The first scene in this section is of Poitra (Hans Jaray) waiting for Andreas outside the train station. The strings spell out the main melody: a simple, sweet, slow sigh. The two men great each other and, as soon as Andreas steps into the taxi, the organ takes up the main theme from the strings. When the car drives away from the station, the drums mark out the underlying beat—as though catching on to the tempo of the traffic. The camera tracks back before the car, and slowly the sense of location becomes the subject of the sequence. For here is the Gare du Nord, filling the width and height of the screen, and traffic filling the foreground. People crisscross the street. The taxi must switch lanes, weave back into view. I find it hard to say what it is about this scene that I find so moving, but I know that the music brings something out of it that is both touching and melancholy. The slow, sweet, sad melody is light music as its most winsomely romantic. I have no idea what piece it is, or who wrote it: but it bears the hallmarks of a popular tune, since it is instantly graspable, hummable, whistleable. It’s a curiously moving experience, too, to find this anonymous melody popping back into one’s head many weeks later (as it did and does into mine), and to be able to rediscover its melodic contours so easily.

The way Thewes’s arrangement handles the tune is also key to its effectiveness. I’m not normally a fan of organ scores for silent films, but I love the use of any keyboard instruments as part of an orchestral texture. For this scene, the texture of the melody is carried by the Hammond organ and—just for the last repetition of the tune—supported by a sweep of undivided strings. Its simplicity as a tune is made doubly effective by the simplicity of its rendering here: all the instruments unite for the final bars, producing a splendid sheen of sound. The presence of the Hammond organ in the midst of this piece gives the music (to my ears) a pleasingly vintage aura, summoning up a past with its warm tones. When I was a child, our neighbour (born, I think, around 1918) had a small Hammond organ at the entrance to his living room. On this, he would accompany himself singing sentimental songs from his youth of the 1930s and 40s. The Hammond organ in Thewes’ score for the melody in this Gare du Nord scene sets me in mind of this kind of popular mode: it is easy on the ear, memorable, sweet, warm. The organ was a widespread instrument in cinemas of the 1920s, and continued to be one of the few surviving aspects of live music in theatres after the arrival of sound. The instrument is thus associated with several generations of cinema sound, and its use here for this piece of (once) popular music is perfectly judged. It’s sentimental in the right way, and makes the texture of the melody more interesting than if scored simply for the sweeping strings. Purely and simply, it’s lovely. And it functions also to underline one of the pleasures of the film: seeing Paris. The sense of nostalgia in the melody also works in relation to the streets we see on screen: we are driving slowly through the past, observing the motions of the people on the street, the slow passage of the cars and trucks. The melody moves as slowly as the taxis, as the camera itself, as it tracks back through the street. It’s perfect.

For the brief scene of Jeanne at her typewriter, dreamily typing Andreas’s name before XXXX-ing it out, we hear a repeat of the melody used earlier in the film that accompanied the lovers’ last embrace in Russia. It’s like the melody is her counterpart to the dreaminess of the tune that greets Andreas at the station. And, like the previous melody, Thewes orchestrates this piece so that it’s a delightfully simplified sweep of sound—the organ this time rounding out the last iteration of the theme (as if repaying the compliment from the previous scene, where the orchestra took over from it at the end).

TASKS TO PERFORM:
1 - Rewrite the paragraph of the passage on the film's music that begins "For the brief scene of Jeanne" in fewer words, keeping its main facts.
2 - Take the passage on the film's music further, picking up after its final sentence.
The listing that comes next is separate material with no connection to the passage on the film's music.

GIVEN ENTRIES:
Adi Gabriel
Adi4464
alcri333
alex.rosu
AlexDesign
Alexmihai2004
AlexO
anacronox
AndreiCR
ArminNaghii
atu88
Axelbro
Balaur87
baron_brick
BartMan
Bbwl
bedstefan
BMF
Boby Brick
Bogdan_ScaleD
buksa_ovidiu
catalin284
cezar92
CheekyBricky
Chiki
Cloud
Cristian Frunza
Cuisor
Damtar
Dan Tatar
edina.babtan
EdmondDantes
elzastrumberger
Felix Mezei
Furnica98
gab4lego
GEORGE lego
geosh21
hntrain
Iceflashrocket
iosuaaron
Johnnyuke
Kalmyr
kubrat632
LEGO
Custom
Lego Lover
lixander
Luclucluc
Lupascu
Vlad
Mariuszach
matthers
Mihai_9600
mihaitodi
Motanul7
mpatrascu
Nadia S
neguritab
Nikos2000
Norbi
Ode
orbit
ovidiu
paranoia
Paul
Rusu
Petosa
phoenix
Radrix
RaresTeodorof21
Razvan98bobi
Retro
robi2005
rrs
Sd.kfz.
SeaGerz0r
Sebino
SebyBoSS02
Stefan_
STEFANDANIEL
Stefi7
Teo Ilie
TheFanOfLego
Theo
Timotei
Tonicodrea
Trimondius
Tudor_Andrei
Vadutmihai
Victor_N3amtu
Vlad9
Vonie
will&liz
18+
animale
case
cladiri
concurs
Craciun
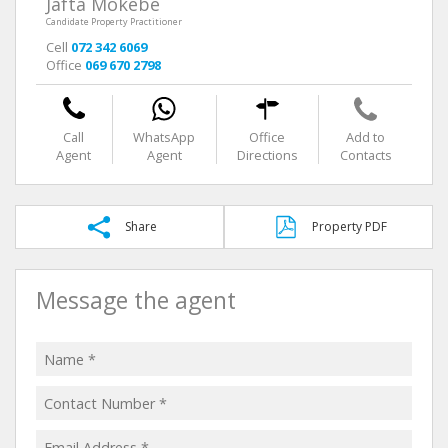
Jafta Mokebe
Candidate Property Practitioner
Cell
072 342 6069
Office
069 670 2798
Call
WhatsApp
Office
Add to
Agent
Agent
Directions
Contacts
Share
Property PDF
Message the agent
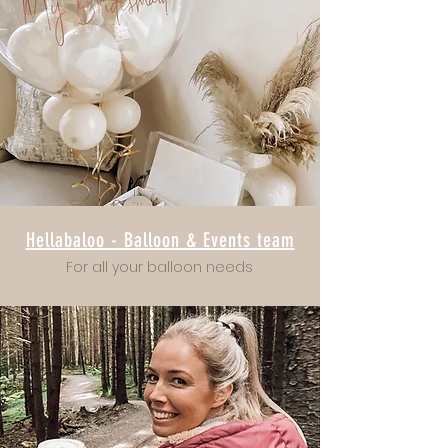
Hellabaloo - Balloon & Events team
For all your balloon needs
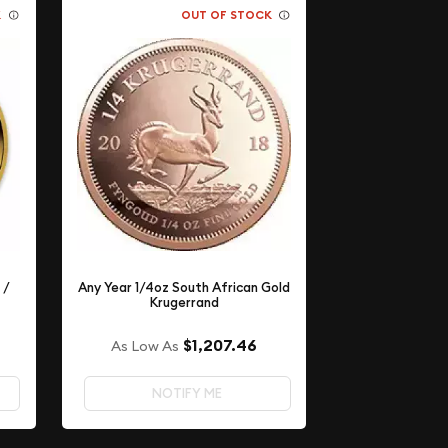
K
OUT OF STOCK
 /
Any Year 1/4oz South African Gold
Krugerrand
$1,207.46
As Low As
NOTIFY ME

ANSWERS TO THIS EXERCISE:
1 - In the short scene where Jeanne dreamily types Andreas's name and then X-es it out, the melody from the lovers' last embrace in Russia returns. It acts as her counterpart to the dreamy tune that greets Andreas at the station. Thewes again scores it as a simple sweep of sound. This time the organ rounds out the theme's last statement, reversing the station scene, where the orchestra took over from the organ at the end.

2 -
Next, we cut to Khalibiev and Raymond Ney. Khalibiev is holding a bouquet of flowers, and now Gabrielle (Brigitte Helm) appears. In the score, a delicious combination of piano, harp, and strings sound out a skipping, nervous, innocent melody as she approaches. It’s perfect for Gabrielle, whose naïve trustfulness of Khalibiev almost unnerves the latter. Pabst provides us with an amazing close-up of Gabrielle, staring wide-eyed into the camera. We share Khalibiev’s perspective, gazing at this beautiful face with its gleaming eyes. (Hear how the strings end their phrase with a lovely diminuendo, climbing higher before fading away.) “I’m so happy!” says Gabrielle to Jeanne, and the music has been telling us this already. But beware Khalibiev! The presence of the piano in the orchestration here reminds us of Khalibiev’s own theme, and the way this instrument tends to rumble out from the brass and take it over. And Jeanne’s worried glance at Khalibiev coincides with another melting-away of the main theme in the strings: even when the melodic line is cheerful, the placement of each phrase can carry such subtle shifts in emphasis.

Outside, Poitra is waiting with the car. (Observe here how a cat walks into frame and sits, with perfect timing and placement in the corner of the frame, just before the handheld camera pans left to see the two women emerge from Ney’s building. It’s one of those lovely unplanned moments that comes from filming on location.) The main theme—a four note phrase, with an emphasis, like an excited skip, on the second note—is taken up by the strings. Pabst cuts to a long shot of the whole street. You can see the long flight of steps behind the alley, and the sun throws swathes of light and dark between the buildings. It’s a lovely image, with depth of focus and composition: here again Paris becomes the subject of the scene.

The women get into the back of the cab, which has its roof down to let in the sun. Poitra has with him a little posy of flowers, which he looks at, then throws over his shoulder to Jeanne in the back. The music is so perfectly timed here, swelling in volume in time with Poitra’s gesture. (Again, the melodic content is a simple repetition of material, but the tempo allows the beginning and ending of phrases to make an impact.) The cab sets off and the saxophone takes up the main melody. To me, the saxophone feels delightfully in keeping with both the easy melody and the sense of time and place on screen (and, thus, the emotions of the characters who inhabit it). Pabst’s camera sits facing the two women, each holding their flowers, Gabrielle clutching at Jeanne with her free hand. In the background, the shaded walls and sunlit road flash by. “Are we flying?” asks the enraptured Gabrielle. “Yes, we’re flying—into bliss!”

Listen to the joyful way the music transitions here: brass and drums take over the impetus of the melody, then beat out a faster rhythm. It’s as if the orchestra has warmed up, has broken into a run or a dance. For a few seconds, it’s just the brass and drums, rumbling around in a repeated refrain. It’s like the bumpy road that shakes them around in the cab. It’s the quickened heartbeat of the separated lovers. It’s the excitement of an anticipated meeting. And it’s the premonition of the bustle of the underground club that now appears on screen: for we see Khalibiev descend into the bar where he meets Margot (Hertha von Walther).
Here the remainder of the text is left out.